Boot Johan D, de Haas Sanne, Tarasevych Svetlana, Roy Christine, Wang Lin, Amin Dilip, Cohen Judith, Sterk Peter J, Miller Barry, Paccaly Anne, Burggraaf Jacobus, Cohen Adam F, Diamant Zuzana
Centre for Human Drug Research, Zernikedreef 10 2333 CL, Leiden, The Netherlands.
Am J Respir Crit Care Med. 2007 Mar 1;175(5):450-7. doi: 10.1164/rccm.200608-1186OC. Epub 2006 Dec 14.
The tachykinins substance P and neurokinin A (NKA) are implicated in the pathophysiology of asthma.
We tested the safety, tolerability, and pharmacologic and biological efficacy of a tachykinin NK(1)/NK(2) receptor antagonist, AVE5883, in patients with asthma in two double-blind, placebo-controlled crossover studies.
The pharmacologic efficacy of a single inhaled dose (4.8 mg) of AVE5883 was tested against inhaled NKA in 20 patients with asthma. Subsequently, we studied the biological efficacy of the pharmacologically effective dose on inhaled allergen in a multiple-dose trial (4.8 mg three times per day, 9 d) in 12 patients with asthma with dual responses to inhaled house dust mite. On Day 8, an allergen challenge was conducted, and airway response was measured by FEV(1) until 9 hours postallergen. Exhaled NO, provocative concentration of methacholine bromide causing a 20% fall in FEV(1), and induced sputum were performed on Days 1, 7, and 9.
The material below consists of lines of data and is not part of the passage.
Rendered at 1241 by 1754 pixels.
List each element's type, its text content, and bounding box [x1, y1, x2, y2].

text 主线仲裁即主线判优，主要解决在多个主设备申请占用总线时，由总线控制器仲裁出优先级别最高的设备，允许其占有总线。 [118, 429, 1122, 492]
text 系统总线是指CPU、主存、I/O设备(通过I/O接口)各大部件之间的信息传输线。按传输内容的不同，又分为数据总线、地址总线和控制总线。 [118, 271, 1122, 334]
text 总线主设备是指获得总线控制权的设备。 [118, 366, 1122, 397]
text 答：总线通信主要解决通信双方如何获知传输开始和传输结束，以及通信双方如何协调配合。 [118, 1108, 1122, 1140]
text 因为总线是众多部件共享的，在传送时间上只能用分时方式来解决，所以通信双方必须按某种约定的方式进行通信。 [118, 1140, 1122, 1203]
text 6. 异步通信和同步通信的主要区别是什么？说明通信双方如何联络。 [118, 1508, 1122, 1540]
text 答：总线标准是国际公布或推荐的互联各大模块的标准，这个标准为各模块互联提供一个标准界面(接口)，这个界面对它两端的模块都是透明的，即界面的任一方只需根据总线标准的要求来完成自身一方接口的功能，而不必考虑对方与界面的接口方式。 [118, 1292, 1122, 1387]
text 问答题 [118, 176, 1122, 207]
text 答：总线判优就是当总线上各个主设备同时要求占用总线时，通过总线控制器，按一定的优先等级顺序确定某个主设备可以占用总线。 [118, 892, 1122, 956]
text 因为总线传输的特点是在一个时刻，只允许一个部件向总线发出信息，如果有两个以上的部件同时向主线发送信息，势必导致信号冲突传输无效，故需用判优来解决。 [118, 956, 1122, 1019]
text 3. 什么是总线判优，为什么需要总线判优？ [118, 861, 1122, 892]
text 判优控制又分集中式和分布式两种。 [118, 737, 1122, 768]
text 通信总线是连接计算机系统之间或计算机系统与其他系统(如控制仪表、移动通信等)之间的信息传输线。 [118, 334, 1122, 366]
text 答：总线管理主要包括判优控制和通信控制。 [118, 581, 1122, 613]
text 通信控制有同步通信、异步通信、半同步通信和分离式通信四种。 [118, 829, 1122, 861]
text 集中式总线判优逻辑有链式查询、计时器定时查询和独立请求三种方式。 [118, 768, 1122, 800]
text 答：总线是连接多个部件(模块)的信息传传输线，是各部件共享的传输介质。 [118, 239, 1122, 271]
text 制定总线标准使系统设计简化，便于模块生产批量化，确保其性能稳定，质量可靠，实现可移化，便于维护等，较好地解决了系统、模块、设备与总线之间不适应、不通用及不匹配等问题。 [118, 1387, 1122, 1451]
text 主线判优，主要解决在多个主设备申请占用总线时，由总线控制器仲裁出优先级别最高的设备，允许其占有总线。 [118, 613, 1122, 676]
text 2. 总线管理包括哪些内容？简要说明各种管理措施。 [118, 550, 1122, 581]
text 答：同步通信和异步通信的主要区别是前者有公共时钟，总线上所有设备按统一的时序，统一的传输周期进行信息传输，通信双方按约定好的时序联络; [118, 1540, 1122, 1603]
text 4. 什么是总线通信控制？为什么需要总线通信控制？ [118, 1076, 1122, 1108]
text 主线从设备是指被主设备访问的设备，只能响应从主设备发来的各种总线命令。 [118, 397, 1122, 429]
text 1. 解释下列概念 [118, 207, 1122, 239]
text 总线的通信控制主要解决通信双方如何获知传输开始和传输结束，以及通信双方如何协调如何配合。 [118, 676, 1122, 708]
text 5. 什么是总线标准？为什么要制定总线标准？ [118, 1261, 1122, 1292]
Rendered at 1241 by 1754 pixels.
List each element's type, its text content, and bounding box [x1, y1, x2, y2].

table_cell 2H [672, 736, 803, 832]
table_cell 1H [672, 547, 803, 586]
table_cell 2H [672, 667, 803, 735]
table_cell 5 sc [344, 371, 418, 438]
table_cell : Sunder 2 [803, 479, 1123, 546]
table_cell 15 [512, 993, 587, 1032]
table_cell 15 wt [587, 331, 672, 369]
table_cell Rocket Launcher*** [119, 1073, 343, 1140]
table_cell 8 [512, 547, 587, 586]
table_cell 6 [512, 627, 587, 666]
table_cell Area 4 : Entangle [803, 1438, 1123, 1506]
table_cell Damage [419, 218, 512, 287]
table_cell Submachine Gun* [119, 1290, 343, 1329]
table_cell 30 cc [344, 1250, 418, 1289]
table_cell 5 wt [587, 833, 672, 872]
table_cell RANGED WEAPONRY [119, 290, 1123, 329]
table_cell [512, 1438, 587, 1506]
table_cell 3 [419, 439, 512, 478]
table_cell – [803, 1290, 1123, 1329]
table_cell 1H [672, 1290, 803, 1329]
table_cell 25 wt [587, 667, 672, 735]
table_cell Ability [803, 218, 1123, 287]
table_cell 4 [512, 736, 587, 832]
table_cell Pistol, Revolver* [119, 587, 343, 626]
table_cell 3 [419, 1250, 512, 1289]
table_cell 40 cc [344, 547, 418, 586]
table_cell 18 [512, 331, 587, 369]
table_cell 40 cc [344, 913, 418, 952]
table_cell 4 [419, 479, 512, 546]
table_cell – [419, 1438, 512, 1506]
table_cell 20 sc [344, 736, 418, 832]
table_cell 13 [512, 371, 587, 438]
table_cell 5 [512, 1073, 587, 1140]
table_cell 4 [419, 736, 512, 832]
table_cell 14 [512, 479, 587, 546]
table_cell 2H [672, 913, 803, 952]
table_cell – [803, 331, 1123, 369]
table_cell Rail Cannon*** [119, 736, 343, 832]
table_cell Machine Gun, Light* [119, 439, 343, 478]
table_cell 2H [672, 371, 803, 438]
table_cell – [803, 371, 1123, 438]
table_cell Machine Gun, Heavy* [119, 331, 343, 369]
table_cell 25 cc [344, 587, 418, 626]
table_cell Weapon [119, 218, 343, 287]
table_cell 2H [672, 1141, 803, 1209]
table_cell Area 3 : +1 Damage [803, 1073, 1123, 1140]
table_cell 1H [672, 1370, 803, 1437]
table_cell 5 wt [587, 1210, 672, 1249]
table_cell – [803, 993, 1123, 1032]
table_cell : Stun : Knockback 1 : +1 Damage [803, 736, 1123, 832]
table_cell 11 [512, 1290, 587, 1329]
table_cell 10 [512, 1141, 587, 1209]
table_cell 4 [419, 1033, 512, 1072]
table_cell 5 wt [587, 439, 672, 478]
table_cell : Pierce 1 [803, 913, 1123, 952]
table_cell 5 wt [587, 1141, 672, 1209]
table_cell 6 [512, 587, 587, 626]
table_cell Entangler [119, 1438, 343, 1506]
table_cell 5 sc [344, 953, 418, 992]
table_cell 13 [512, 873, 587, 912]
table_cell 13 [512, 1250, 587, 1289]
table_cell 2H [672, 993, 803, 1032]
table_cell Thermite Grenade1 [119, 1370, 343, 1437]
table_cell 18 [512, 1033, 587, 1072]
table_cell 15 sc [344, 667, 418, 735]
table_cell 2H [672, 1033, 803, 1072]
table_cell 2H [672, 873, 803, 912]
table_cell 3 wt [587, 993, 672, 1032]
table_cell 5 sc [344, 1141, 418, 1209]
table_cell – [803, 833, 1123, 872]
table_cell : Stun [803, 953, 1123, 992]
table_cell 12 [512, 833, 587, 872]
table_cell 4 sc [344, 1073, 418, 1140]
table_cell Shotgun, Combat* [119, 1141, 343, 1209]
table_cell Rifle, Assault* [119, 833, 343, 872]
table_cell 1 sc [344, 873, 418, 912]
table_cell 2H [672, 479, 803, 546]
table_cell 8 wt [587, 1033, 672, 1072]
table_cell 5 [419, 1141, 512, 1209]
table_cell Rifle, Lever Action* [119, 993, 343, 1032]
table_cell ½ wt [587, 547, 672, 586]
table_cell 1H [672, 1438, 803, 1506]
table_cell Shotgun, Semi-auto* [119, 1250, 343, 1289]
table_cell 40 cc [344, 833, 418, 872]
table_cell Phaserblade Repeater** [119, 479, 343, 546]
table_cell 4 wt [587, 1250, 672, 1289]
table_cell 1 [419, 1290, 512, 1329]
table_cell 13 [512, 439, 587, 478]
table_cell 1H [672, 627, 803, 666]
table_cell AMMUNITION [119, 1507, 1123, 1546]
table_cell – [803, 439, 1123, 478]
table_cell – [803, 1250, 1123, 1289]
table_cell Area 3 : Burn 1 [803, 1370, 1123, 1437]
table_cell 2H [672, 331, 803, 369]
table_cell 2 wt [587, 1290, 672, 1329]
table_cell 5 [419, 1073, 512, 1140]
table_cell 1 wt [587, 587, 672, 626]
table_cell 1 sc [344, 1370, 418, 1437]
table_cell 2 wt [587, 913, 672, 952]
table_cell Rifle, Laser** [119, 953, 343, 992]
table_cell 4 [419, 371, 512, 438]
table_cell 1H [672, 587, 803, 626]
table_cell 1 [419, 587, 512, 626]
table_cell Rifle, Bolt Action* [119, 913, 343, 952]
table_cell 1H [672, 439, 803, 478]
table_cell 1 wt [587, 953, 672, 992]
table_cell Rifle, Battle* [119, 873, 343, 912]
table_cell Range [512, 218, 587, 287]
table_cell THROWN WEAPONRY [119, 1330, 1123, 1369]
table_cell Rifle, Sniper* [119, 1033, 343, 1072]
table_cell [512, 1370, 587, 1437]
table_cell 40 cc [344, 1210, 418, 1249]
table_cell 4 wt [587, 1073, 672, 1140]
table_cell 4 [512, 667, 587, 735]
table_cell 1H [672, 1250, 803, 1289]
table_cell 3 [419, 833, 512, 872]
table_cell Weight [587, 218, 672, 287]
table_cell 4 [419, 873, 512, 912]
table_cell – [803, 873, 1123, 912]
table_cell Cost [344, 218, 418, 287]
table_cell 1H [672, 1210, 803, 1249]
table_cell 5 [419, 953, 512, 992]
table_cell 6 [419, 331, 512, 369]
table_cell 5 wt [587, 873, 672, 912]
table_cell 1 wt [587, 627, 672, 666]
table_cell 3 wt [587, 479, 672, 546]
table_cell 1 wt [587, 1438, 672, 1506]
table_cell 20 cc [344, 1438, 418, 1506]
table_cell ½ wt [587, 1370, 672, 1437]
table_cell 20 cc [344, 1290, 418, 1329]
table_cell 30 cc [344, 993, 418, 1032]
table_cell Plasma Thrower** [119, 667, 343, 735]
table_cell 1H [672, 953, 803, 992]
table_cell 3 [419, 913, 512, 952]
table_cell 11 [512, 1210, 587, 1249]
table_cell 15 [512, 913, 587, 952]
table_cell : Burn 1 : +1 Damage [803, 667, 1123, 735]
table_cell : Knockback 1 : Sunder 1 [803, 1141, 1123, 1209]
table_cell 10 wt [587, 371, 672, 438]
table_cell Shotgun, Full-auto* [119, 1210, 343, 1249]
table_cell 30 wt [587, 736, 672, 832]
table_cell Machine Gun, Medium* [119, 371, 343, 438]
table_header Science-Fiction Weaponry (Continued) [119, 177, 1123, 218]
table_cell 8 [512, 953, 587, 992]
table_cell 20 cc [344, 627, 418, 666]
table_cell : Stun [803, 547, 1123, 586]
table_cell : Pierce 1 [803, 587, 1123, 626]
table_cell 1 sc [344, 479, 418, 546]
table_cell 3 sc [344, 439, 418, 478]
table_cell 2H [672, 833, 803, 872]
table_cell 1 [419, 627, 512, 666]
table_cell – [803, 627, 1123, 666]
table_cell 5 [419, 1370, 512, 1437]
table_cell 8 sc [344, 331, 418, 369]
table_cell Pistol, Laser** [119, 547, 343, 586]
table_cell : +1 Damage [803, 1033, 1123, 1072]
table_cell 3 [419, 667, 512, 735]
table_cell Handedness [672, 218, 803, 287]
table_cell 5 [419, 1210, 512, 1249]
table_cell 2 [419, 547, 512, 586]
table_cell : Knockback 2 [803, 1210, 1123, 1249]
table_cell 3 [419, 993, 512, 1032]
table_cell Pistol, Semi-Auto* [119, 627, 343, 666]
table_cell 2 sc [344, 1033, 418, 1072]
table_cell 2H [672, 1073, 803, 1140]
AVE5883 had a bad taste, and transient bronchospasm occurred in some subjects. A single inhaled dose shifted the dose response to NKA by 1.2 doubling doses. Pretreatment with multiple doses of AVE5883 enhanced the allergen-induced early and late airway responses. There were no significant differences in the allergen-induced changes in exhaled NO, provocative concentration of methacholine bromide causing a 20% fall in FEV(1), and sputum cell differentials between placebo and AVE5883.
Despite its demonstrated pharmacologic activity against inhaled NKA, multiple doses of AVE5883 increased the allergen-induced airway responses without affecting markers of airway hyperresponsiveness and airway inflammation. Our data question the prominent role of neurogenic inflammation in asthma and, consequently, the therapeutic potential of dual tachykinin antagonists.
速激肽P物质和神经激肽A(NKA)与哮喘的病理生理学有关。
在两项双盲、安慰剂对照的交叉研究中,我们测试了速激肽NK(1)/NK(2)受体拮抗剂AVE5883在哮喘患者中的安全性、耐受性以及药理和生物学疗效。
在20例哮喘患者中,测试了单次吸入剂量(4.8毫克)的AVE5883对吸入NKA的药理疗效。随后,我们在一项多剂量试验(每天3次,每次4.8毫克,共9天)中,研究了该药理有效剂量对12例对吸入屋尘螨有双重反应的哮喘患者吸入变应原的生物学疗效。在第8天进行变应原激发试验,并通过第1秒用力呼气量(FEV(1))测量气道反应直至变应原激发后9小时。在第1、7和9天检测呼出一氧化氮(NO)、使FEV(1)下降20%的溴化乙酰甲胆碱激发浓度以及诱导痰。
AVE5883有不良味道,一些受试者出现短暂支气管痉挛。单次吸入剂量使对NKA的剂量反应向右移动1.2个加倍剂量。多剂量AVE5883预处理增强了变应原诱导的早期和晚期气道反应。在安慰剂和AVE5883之间,变应原诱导的呼出NO变化、使FEV(1)下降20%的溴化乙酰甲胆碱激发浓度以及痰液细胞分类均无显著差异。
尽管已证明AVE5883对吸入NKA具有药理活性,但多剂量AVE5883增加了变应原诱导的气道反应,而不影响气道高反应性和气道炎症标志物。我们的数据对神经源性炎症在哮喘中的重要作用提出了质疑,因此也对双重速激肽拮抗剂的治疗潜力提出了质疑。